Woody's son, Arlo Guthrie (Alice's Restaurant) has recorded East Texas Red on a CD, Dr. Logsdon told me.

Mr. Fowler quoted Joe Klein, author of a book on the life of Woody Guthrie:

"Early in 1936, Woody decided to go to East Texas and visit Tom and Nonie Moore, his old favorites from Okemah (Oklahoma). Tom was a barber in the town of Kilgore, and Woody stayed with them for about a month, testing the waters.

"East Texas wasn't nearly as dusty as the Panhandle, but it wasn't all that different either. He found a job painting signs and soda jerking for the local druggist... and gave his first week's pay envelope to a crippled black man sitting in the street outside the store."

In the holdings of the Smithsonian Folklife Program are Guthrie's notes that mention other notorious bulls Denver Bob, McAlester Dan, Yuma Ike, Tucson Slim. But East Texas Red was perhaps the baddest bull on the tracks. Boxcar balladeer Guthrie commented on Red:

"I heard many men swear that if he ever hurt a hair on their head that would be it. There's two kinds of people in this world, one kind you can push around and the other kind you just don't push ...

"So, this is the way it goes. And this song is just about the cashing in of the checks of another mean bull."

Details on Red's demise are lacking. We know he existed from tales handed down by East Texas oil boomers to another generation. Mr. Fowler said stories told in the family of his friend Tom Zigal referred to East Texas Red as Kilgore Red . A Zigal antecedent proudly recounted an eyeball-to-eyeball confrontation with Red in a dance hall and Red blinked.

Texas Rangers Capt. M. T. "Lone Wolf" Gonzaullas knew him as Booger Red and whupped up on him.

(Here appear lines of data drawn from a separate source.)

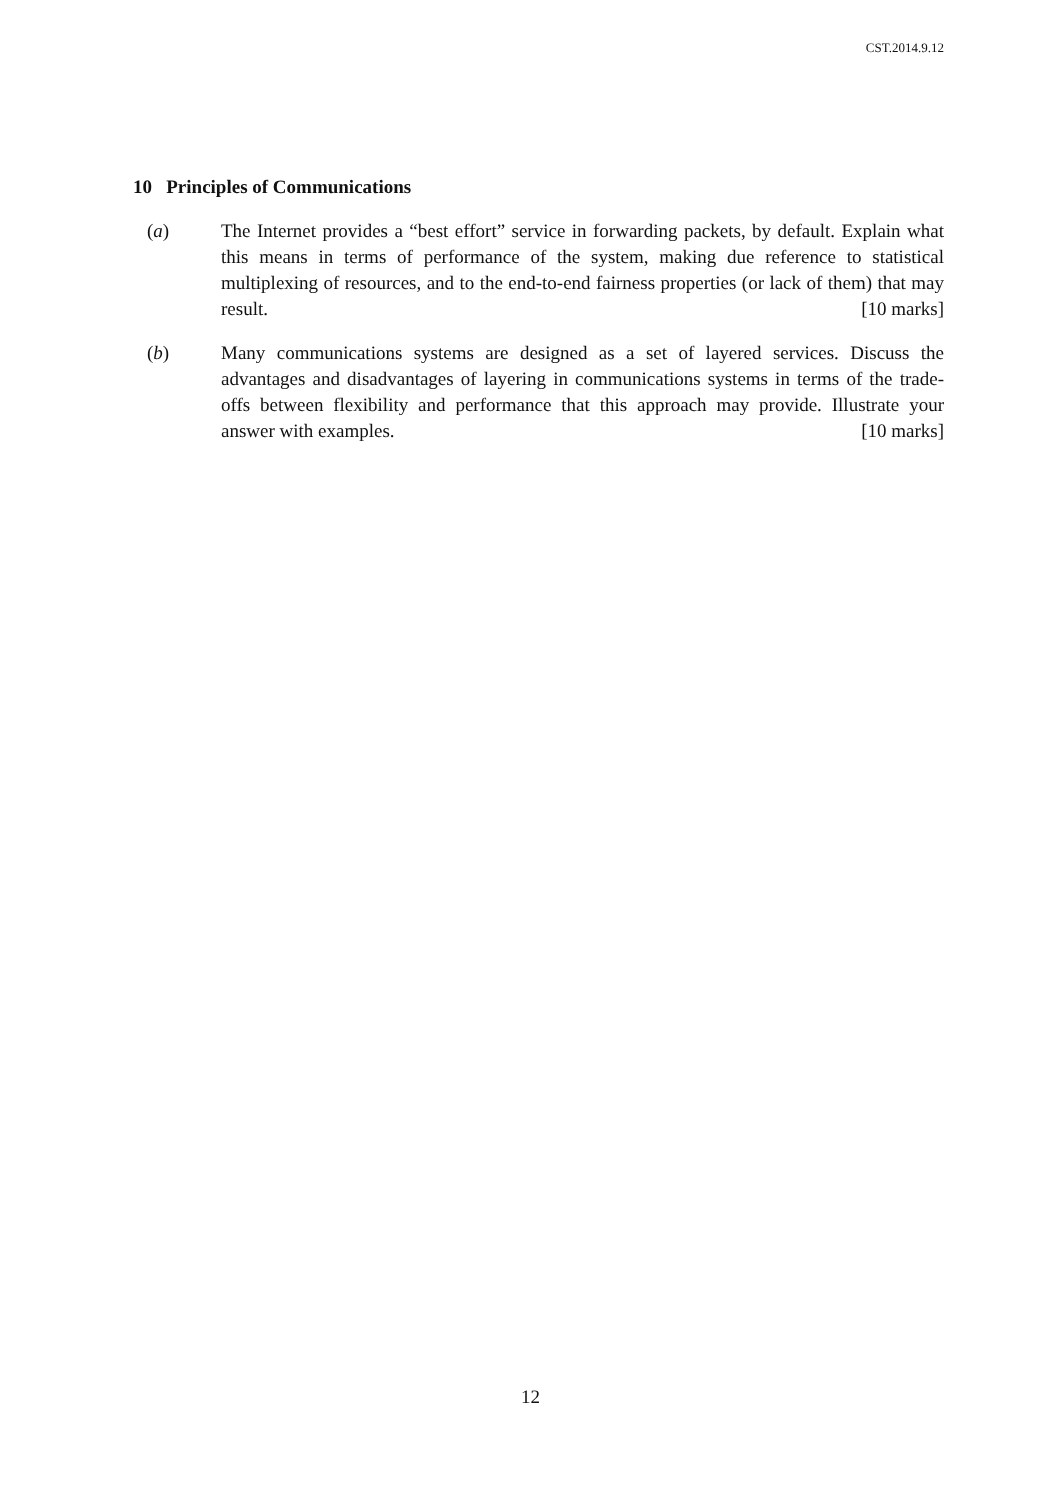CST.2014.9.12
10 Principles of Communications
(a) The Internet provides a “best effort” service in forwarding packets, by default. Explain what this means in terms of performance of the system, making due reference to statistical multiplexing of resources, and to the end-to-end fairness properties (or lack of them) that may result. [10 marks]
(b) Many communications systems are designed as a set of layered services. Discuss the advantages and disadvantages of layering in communications systems in terms of the trade-offs between flexibility and performance that this approach may provide. Illustrate your answer with examples. [10 marks]
12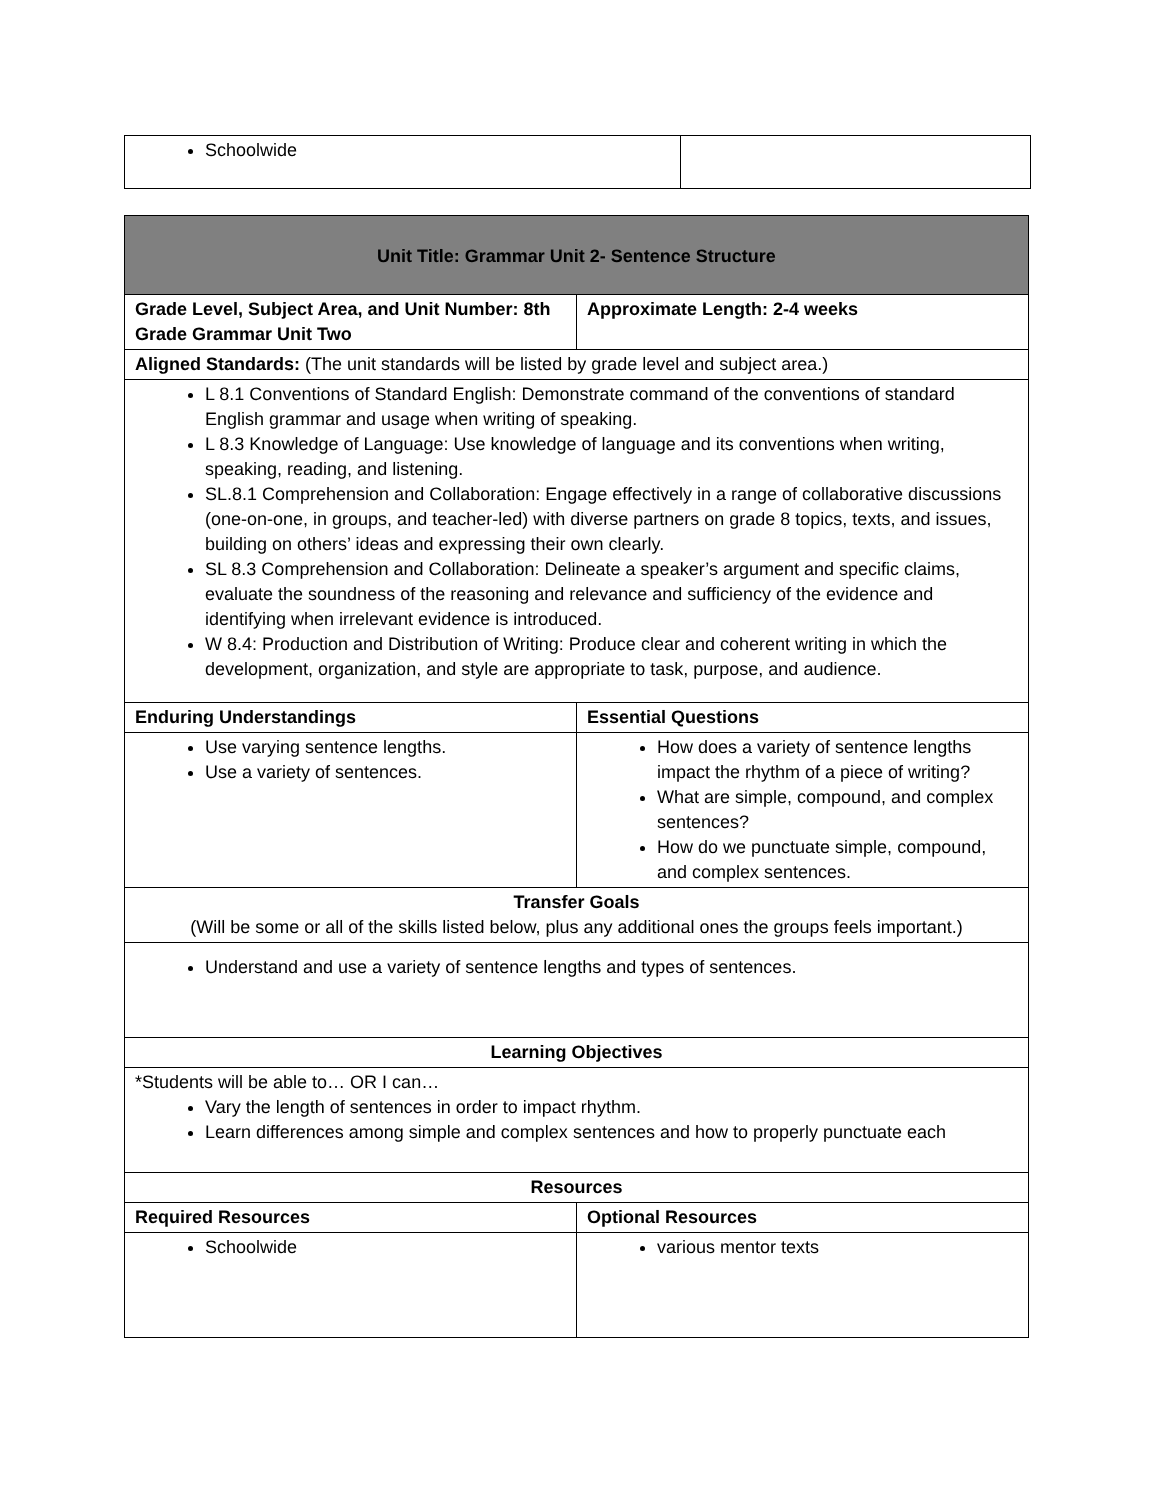| Schoolwide | |
| Unit Title: Grammar Unit 2- Sentence Structure | |
| Grade Level, Subject Area, and Unit Number: 8th Grade Grammar Unit Two | Approximate Length: 2-4 weeks |
| Aligned Standards: (The unit standards will be listed by grade level and subject area.) | |
| L 8.1 Conventions of Standard English: Demonstrate command of the conventions of standard English grammar and usage when writing of speaking. L 8.3 Knowledge of Language: Use knowledge of language and its conventions when writing, speaking, reading, and listening. SL.8.1 Comprehension and Collaboration: Engage effectively in a range of collaborative discussions (one-on-one, in groups, and teacher-led) with diverse partners on grade 8 topics, texts, and issues, building on others’ ideas and expressing their own clearly. SL 8.3 Comprehension and Collaboration: Delineate a speaker’s argument and specific claims, evaluate the soundness of the reasoning and relevance and sufficiency of the evidence and identifying when irrelevant evidence is introduced. W 8.4: Production and Distribution of Writing: Produce clear and coherent writing in which the development, organization, and style are appropriate to task, purpose, and audience. | |
| Enduring Understandings | Essential Questions |
| Use varying sentence lengths. Use a variety of sentences. | How does a variety of sentence lengths impact the rhythm of a piece of writing? What are simple, compound, and complex sentences? How do we punctuate simple, compound, and complex sentences. |
| Transfer Goals (Will be some or all of the skills listed below, plus any additional ones the groups feels important.) | |
| Understand and use a variety of sentence lengths and types of sentences. | |
| Learning Objectives | |
| *Students will be able to… OR I can… Vary the length of sentences in order to impact rhythm. Learn differences among simple and complex sentences and how to properly punctuate each | |
| Resources | |
| Required Resources | Optional Resources |
| Schoolwide | various mentor texts |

Lone Wolf told Rangers' historian Robert W Stevens of Dallas that he ordered a naive teenage boy who had alit in dangerously wicked Kilgore to seek his fortune to get out of town.

Author Stevens, who wrote a biography of Lone Wolf, said, "The boy tried to follow Cap's orders but was unsuccessful.

"He said he told the boy of an afternoon freight train that would take them out of the boomtown. He instructed the boy to tell the railroad officer that he should be allowed to ride because the Ranger had sent him.

"The next day Cap was surprised to see the boy, his face badly beaten, on the streets of Kilgore. He identified Booger Red as the railroad detective who had administered the beating. The youth said he boarded the train but was discovered by the detective, who was experienced in dealing with the numerous vagrants that plagued the railroad.

"Even after being told that Cap had assured him of safe passage, the detective overzealously beat the boy and threw him from the boxcar.

Angry because Red hadn't cooperated, Lone Wolf looked him up and worked him over with his brass knuckles, bloodying up the bully pretty badly. The boy described by Lone Wolf as "just a skinny-necked kid" departed Kilgore on the next freight.

Bruised Booger Red didn't try to stop him.